Наталия кивнула, вынужденная согласиться с правильностью его слов:
– Ты прав, Григорий, любовь моя.
– Поверь, Наталия, у князя есть свои соображения. Самое из них первое и главное – мы еще не знаем, кто стоит за этой попыткой убить тебя.
– Я думала, ты знаешь, – нахмурилась Наталия. – Нападали явно геласанджарцы. Вы же взяли пленников, допросите их.
– Да уже допросили. Они признались, что их вел гелансаджарский вождь племени, но никто не знает, кто может стоять за ним.
– Еще раз допросите; может, что-то вспомнят. Григорий отрицательно качал головой:
– Уже поздно.
– Их убили?
– Прошу тебя, Наталия, не делай скорых выводов. – Григорий медленно втянул воздух, раздувая ноздри, и честно посмотрел на нее своими карими глазами. – Гелансаджарцы – да и все истануанцы – в сущности народ довольно примитивный. Они поклоняются какому-то мерзкому, сомнительному богу и понимают только крайности: жизнь, смерть, и ничего между ними. Эти пленники были допрошены, потом зарезаны, и их тела перенесены в Старый Город. Вместе с трупами мы отправили открытое послание Рафигу Хасту и его союзникам. В следующий раз подумают, прежде чем нападать.

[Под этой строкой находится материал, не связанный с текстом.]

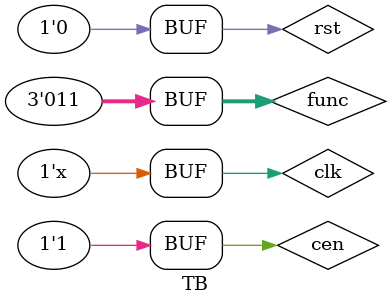
<source format=v>
`timescale 1ns/1ns
module TB();
    reg clk = 0 , rst = 1, cen = 1;
    reg[2:0] func;
    wire [7:0] waveform;
    waveform_generator CUT(clk, rst, cen, func, waveform);

    always #20 clk = ~clk;
    initial begin
        #40 rst = 0;
        #200 func = 3'b001;
        #16000 func = 3'b010;
        #16000 func = 3'b011;
    end
endmodule

</source>
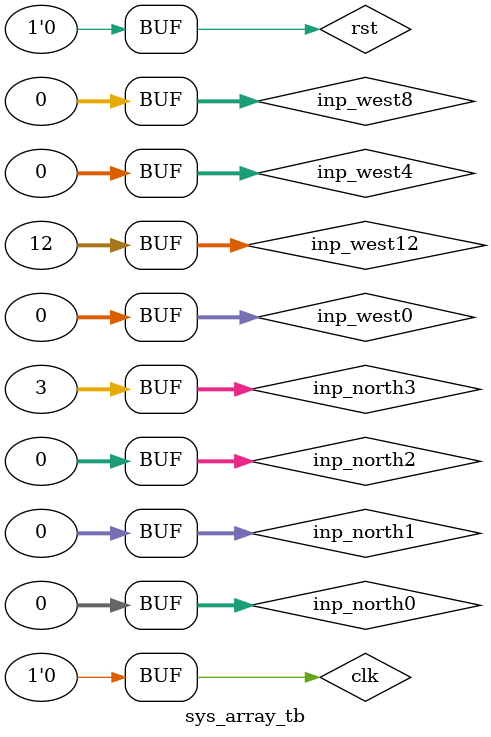
<source format=v>
`timescale 1ns / 1ps

module sys_array_tb;

reg rst, clk;

reg [31:0] inp_west0, inp_west4, inp_west8, inp_west12, inp_north0, inp_north1, inp_north2, inp_north3;
wire done;

systolic_array uut(inp_west0, inp_west4, inp_west8, inp_west12,
                  inp_north0, inp_north1, inp_north2, inp_north3,
                  clk, rst, done);


initial begin
    #3  inp_west0 <= 32'd3;
        inp_north0 <= 32'd12;
    #10 inp_west0 <= 32'd2;
        inp_north0 <= 32'd8;
    #10 inp_west0 <= 32'd1;
        inp_north0 <= 32'd4;
    #10 inp_west0 <= 32'd0;
        inp_north0 <= 32'd0;
    #10 inp_west0 <= 32'd0;
        inp_north0 <= 32'd0;
    #10 inp_west0 <= 32'd0;
        inp_north0 <= 32'd0;
    #10 inp_west0 <= 32'd0;    
        inp_north0 <= 32'd0;
end

initial begin
    #3  inp_west4 <= 32'd0;
        inp_north1 <= 32'd0;
    #10 inp_west4 <= 32'd7;
        inp_north1 <= 32'd13;
    #10 inp_west4 <= 32'd6;
        inp_north1 <= 32'd9;
    #10 inp_west4 <= 32'd5;
        inp_north1 <= 32'd5;
    #10 inp_west4 <= 32'd4;
        inp_north1 <= 32'd1;
    #10 inp_west4 <= 32'd0;
        inp_north1 <= 32'd0;
    #10 inp_west4 <= 32'd0;    
        inp_north1 <= 32'd0;
end

initial begin
    #3  inp_west8 <= 32'd0;
        inp_north2 <= 32'd0;
    #10 inp_west8 <= 32'd0;
        inp_north2 <= 32'd0;
    #10 inp_west8 <= 32'd11;
        inp_north2 <= 32'd14;
    #10 inp_west8 <= 32'd10;
        inp_north2 <= 32'd10;
    #10 inp_west8 <= 32'd9;
        inp_north2 <= 32'd6;
    #10 inp_west8 <= 32'd8;
        inp_north2 <= 32'd2;
    #10 inp_west8 <= 32'd0;    
        inp_north2 <= 32'd0;
end

initial begin
    #3  inp_west12 <= 32'd0;
        inp_north3 <= 32'd0;
    #10 inp_west12 <= 32'd0;
        inp_north3 <= 32'd0;
    #10 inp_west12 <= 32'd0;
        inp_north3 <= 32'd0;
    #10 inp_west12 <= 32'd15;
        inp_north3 <= 32'd15;
    #10 inp_west12 <= 32'd14;
        inp_north3 <= 32'd11;
    #10 inp_west12 <= 32'd13;
        inp_north3 <= 32'd7;
    #10 inp_west12 <= 32'd12;    
        inp_north3 <= 32'd3;
end

initial begin
rst <= 1;
clk <= 0;
#3
rst <= 0;
end

initial begin
    repeat(21)
        #5 clk <= ~clk;
end

initial begin
    $dumpfile("wave.vcd");
    $dumpvars(0, sys_array_tb);
end

endmodule

</source>
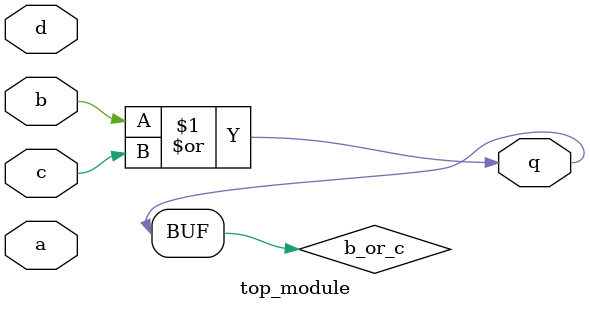
<source format=sv>
module top_module (
	input a, 
	input b, 
	input c, 
	input d,
	output q
);

	// Declare internal wires
	wire b_or_c;
	
	// Logic gates
	assign b_or_c = b | c;
	assign q = b_or_c;

endmodule

</source>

– И что, их зарезали без суда?
– Наталия, милая моя, подумай, что ты мелешь. Тебя чуть не убили. Их видели сотни наших лучших горожан и самые храбрые солдаты. Разве есть сомнение в их вине? А что такое суд? Значит, мы убедимся в их вине через одну-две недели и тогда их казним. Если их приговорить за попытку уничтожить дочь та-сира, их надо было бы обезглавить и потом сжечь. Мы вернули их в Старый Город. Это значит – предупредили остальных, что такую ошибку лучше не совершать. Ум истануанца понимает только быструю справедливость; формальности суда для них – детские игрушки. Для такой проблемы это самое лучшее решение.
Наталия сдвинула брови:
– Не могу поверить, что у кого-то была причина убивать меня.